• _What the exercise asks_: The expected output is the line bearing "43: (215, 205, 1.21)" followed by all remaining lines of the records, each restated word for word.

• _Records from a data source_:
———

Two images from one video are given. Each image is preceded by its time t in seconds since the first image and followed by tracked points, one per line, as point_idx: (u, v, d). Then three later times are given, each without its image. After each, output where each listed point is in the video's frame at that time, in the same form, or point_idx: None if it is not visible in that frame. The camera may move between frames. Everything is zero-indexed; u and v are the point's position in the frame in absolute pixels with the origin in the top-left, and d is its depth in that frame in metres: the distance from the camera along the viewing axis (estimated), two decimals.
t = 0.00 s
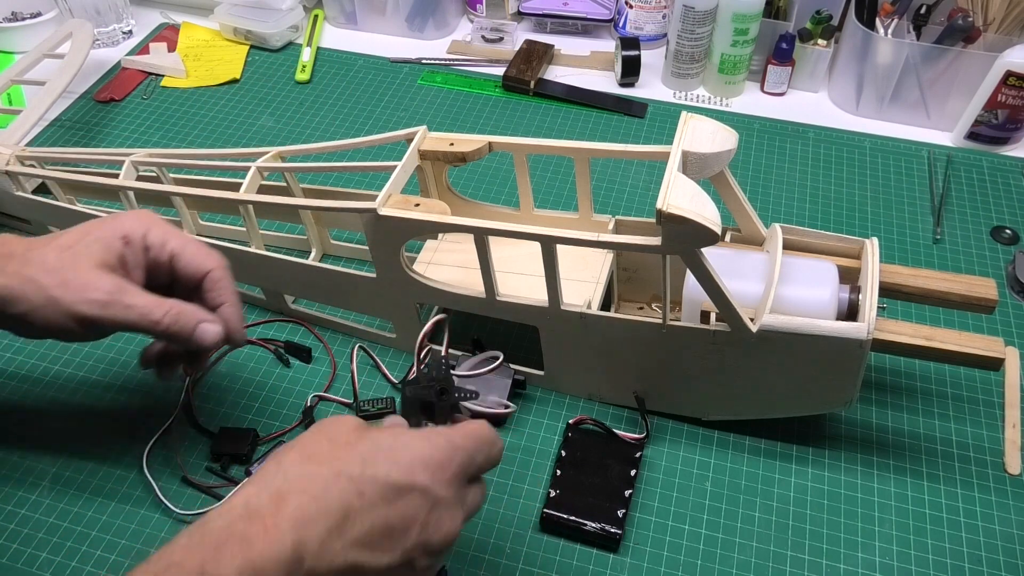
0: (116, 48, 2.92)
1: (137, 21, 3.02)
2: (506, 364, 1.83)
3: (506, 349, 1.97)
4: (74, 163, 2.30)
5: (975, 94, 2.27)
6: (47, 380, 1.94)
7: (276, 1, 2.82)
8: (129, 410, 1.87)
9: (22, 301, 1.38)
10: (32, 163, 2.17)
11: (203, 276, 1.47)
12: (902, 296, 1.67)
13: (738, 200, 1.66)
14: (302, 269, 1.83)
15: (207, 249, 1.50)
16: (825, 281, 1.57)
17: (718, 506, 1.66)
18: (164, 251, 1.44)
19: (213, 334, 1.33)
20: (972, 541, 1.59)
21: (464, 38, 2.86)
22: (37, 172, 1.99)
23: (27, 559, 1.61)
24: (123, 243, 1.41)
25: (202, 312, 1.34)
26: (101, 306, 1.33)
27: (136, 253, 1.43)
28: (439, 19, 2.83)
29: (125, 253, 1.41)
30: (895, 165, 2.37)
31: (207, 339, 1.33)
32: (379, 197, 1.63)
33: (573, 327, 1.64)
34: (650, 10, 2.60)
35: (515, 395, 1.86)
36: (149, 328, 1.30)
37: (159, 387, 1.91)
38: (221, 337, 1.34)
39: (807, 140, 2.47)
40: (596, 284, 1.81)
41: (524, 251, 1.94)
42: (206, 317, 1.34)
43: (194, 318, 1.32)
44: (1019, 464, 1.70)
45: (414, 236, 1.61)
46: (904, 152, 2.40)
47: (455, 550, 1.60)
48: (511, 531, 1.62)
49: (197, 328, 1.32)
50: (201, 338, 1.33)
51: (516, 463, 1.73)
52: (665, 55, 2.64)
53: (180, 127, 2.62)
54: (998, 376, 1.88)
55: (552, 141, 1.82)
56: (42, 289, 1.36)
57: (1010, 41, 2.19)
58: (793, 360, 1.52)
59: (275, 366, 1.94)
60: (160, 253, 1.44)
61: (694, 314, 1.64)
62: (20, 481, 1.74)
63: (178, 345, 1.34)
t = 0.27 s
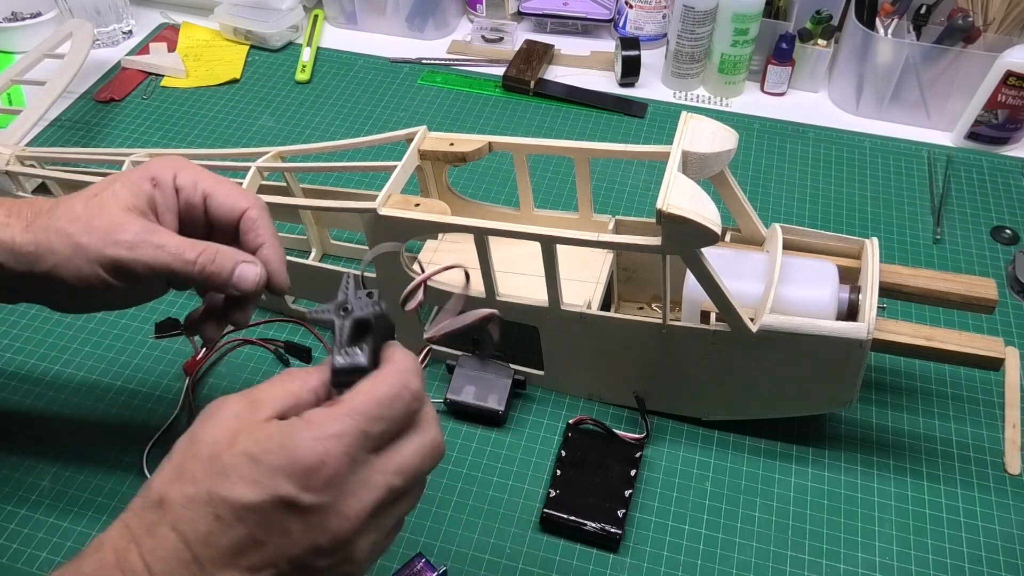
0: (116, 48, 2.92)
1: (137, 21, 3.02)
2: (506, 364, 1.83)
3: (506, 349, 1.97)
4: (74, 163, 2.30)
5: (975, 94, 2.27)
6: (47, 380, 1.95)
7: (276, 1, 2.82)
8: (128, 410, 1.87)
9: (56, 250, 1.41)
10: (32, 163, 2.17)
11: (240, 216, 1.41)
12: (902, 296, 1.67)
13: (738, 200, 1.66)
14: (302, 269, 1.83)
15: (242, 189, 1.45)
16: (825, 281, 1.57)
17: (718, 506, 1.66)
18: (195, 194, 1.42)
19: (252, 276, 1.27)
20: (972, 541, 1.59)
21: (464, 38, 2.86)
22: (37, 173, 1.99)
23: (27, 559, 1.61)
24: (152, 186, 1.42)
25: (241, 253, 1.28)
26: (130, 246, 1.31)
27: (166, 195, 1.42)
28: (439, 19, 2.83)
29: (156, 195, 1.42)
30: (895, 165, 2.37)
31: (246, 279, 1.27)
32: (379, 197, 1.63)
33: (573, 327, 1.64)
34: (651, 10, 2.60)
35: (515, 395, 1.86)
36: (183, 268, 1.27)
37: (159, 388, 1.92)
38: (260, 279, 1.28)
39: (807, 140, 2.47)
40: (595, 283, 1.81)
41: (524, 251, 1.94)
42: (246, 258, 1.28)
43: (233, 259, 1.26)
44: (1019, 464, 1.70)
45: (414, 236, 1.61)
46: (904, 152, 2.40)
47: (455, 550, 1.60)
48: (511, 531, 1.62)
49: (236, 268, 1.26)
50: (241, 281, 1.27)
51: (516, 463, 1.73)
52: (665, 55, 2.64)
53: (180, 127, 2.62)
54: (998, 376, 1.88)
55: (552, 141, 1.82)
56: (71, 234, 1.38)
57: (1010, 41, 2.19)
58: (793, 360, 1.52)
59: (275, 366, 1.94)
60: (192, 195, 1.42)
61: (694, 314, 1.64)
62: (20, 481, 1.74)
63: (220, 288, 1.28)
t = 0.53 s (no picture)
0: (116, 48, 2.92)
1: (137, 21, 3.02)
2: (506, 364, 1.83)
3: (506, 349, 1.97)
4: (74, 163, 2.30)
5: (975, 94, 2.27)
6: (47, 380, 1.95)
7: (276, 1, 2.82)
8: (128, 410, 1.87)
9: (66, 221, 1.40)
10: (33, 163, 2.17)
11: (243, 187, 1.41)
12: (902, 296, 1.67)
13: (738, 200, 1.67)
14: (302, 270, 1.83)
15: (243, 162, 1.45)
16: (825, 280, 1.57)
17: (718, 506, 1.66)
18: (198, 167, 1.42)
19: (257, 249, 1.27)
20: (972, 541, 1.59)
21: (464, 38, 2.86)
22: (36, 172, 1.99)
23: (27, 559, 1.61)
24: (154, 161, 1.41)
25: (246, 228, 1.28)
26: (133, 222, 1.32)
27: (168, 170, 1.42)
28: (439, 19, 2.83)
29: (158, 170, 1.41)
30: (895, 165, 2.37)
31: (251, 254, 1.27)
32: (379, 197, 1.63)
33: (573, 327, 1.64)
34: (650, 10, 2.60)
35: (515, 395, 1.86)
36: (188, 243, 1.26)
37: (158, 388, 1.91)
38: (265, 253, 1.28)
39: (807, 140, 2.47)
40: (595, 283, 1.81)
41: (524, 250, 1.94)
42: (250, 233, 1.28)
43: (237, 234, 1.26)
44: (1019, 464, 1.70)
45: (414, 236, 1.61)
46: (904, 152, 2.40)
47: (455, 550, 1.60)
48: (511, 531, 1.62)
49: (240, 242, 1.26)
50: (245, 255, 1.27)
51: (516, 463, 1.73)
52: (665, 55, 2.64)
53: (180, 127, 2.62)
54: (998, 376, 1.88)
55: (552, 141, 1.82)
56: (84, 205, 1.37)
57: (1010, 41, 2.19)
58: (793, 360, 1.52)
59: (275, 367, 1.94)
60: (195, 169, 1.42)
61: (694, 314, 1.64)
62: (20, 481, 1.74)
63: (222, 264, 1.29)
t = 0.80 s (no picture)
0: (116, 48, 2.92)
1: (137, 21, 3.02)
2: (506, 364, 1.83)
3: (506, 349, 1.97)
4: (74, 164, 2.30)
5: (975, 94, 2.27)
6: (47, 380, 1.95)
7: (276, 1, 2.82)
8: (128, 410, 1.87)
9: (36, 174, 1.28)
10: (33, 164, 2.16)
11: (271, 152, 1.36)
12: (901, 296, 1.67)
13: (738, 200, 1.66)
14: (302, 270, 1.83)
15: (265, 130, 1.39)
16: (825, 280, 1.57)
17: (718, 506, 1.66)
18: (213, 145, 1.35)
19: (197, 270, 1.08)
20: (972, 541, 1.59)
21: (464, 38, 2.86)
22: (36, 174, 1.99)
23: (27, 559, 1.61)
24: (152, 136, 1.30)
25: (199, 242, 1.10)
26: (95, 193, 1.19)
27: (164, 149, 1.31)
28: (439, 18, 2.83)
29: (152, 147, 1.30)
30: (895, 166, 2.37)
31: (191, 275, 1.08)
32: (379, 196, 1.63)
33: (573, 327, 1.64)
34: (650, 10, 2.60)
35: (515, 395, 1.86)
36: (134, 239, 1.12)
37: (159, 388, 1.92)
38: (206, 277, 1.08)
39: (807, 140, 2.47)
40: (595, 283, 1.81)
41: (524, 250, 1.94)
42: (200, 249, 1.09)
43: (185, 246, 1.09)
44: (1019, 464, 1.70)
45: (413, 236, 1.61)
46: (904, 152, 2.40)
47: (455, 549, 1.60)
48: (511, 531, 1.62)
49: (184, 256, 1.08)
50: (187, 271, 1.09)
51: (516, 463, 1.73)
52: (665, 55, 2.64)
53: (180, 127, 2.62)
54: (998, 376, 1.87)
55: (552, 141, 1.82)
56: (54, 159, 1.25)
57: (1010, 41, 2.19)
58: (792, 360, 1.52)
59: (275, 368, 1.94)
60: (209, 149, 1.35)
61: (694, 314, 1.64)
62: (20, 481, 1.74)
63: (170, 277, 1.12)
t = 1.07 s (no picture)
0: (116, 48, 2.92)
1: (137, 22, 3.02)
2: (506, 364, 1.83)
3: (506, 349, 1.97)
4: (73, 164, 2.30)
5: (975, 94, 2.27)
6: (48, 379, 1.95)
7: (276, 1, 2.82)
8: (127, 409, 1.87)
9: (61, 133, 1.37)
10: (32, 163, 2.15)
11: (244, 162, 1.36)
12: (901, 296, 1.67)
13: (738, 200, 1.66)
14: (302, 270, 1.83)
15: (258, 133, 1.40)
16: (825, 281, 1.57)
17: (718, 506, 1.66)
18: (214, 124, 1.41)
19: (221, 229, 1.19)
20: (972, 541, 1.59)
21: (464, 38, 2.86)
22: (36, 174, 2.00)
23: (27, 559, 1.61)
24: (177, 104, 1.41)
25: (227, 204, 1.21)
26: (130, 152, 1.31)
27: (187, 117, 1.43)
28: (439, 19, 2.83)
29: (177, 113, 1.42)
30: (895, 166, 2.37)
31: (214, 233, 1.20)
32: (379, 196, 1.63)
33: (573, 327, 1.64)
34: (650, 10, 2.60)
35: (515, 395, 1.86)
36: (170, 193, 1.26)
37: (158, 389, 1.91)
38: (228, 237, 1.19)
39: (807, 140, 2.47)
40: (595, 283, 1.81)
41: (524, 250, 1.94)
42: (226, 209, 1.21)
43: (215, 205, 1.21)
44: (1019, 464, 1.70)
45: (413, 236, 1.61)
46: (904, 152, 2.40)
47: (455, 550, 1.60)
48: (511, 531, 1.62)
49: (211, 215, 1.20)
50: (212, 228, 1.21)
51: (516, 463, 1.73)
52: (665, 55, 2.64)
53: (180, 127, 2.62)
54: (997, 376, 1.88)
55: (551, 141, 1.82)
56: (83, 121, 1.35)
57: (1010, 41, 2.19)
58: (792, 360, 1.52)
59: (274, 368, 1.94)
60: (210, 124, 1.42)
61: (694, 314, 1.64)
62: (20, 481, 1.74)
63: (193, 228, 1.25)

———

• _Response to this task_:
43: (215, 205, 1.21)
44: (1019, 464, 1.70)
45: (413, 236, 1.61)
46: (904, 152, 2.40)
47: (455, 550, 1.60)
48: (511, 531, 1.62)
49: (211, 215, 1.20)
50: (212, 228, 1.21)
51: (516, 463, 1.73)
52: (665, 55, 2.64)
53: (180, 127, 2.62)
54: (997, 376, 1.88)
55: (551, 141, 1.82)
56: (83, 121, 1.35)
57: (1010, 41, 2.19)
58: (792, 360, 1.52)
59: (274, 368, 1.94)
60: (210, 124, 1.42)
61: (694, 314, 1.64)
62: (20, 481, 1.74)
63: (193, 228, 1.25)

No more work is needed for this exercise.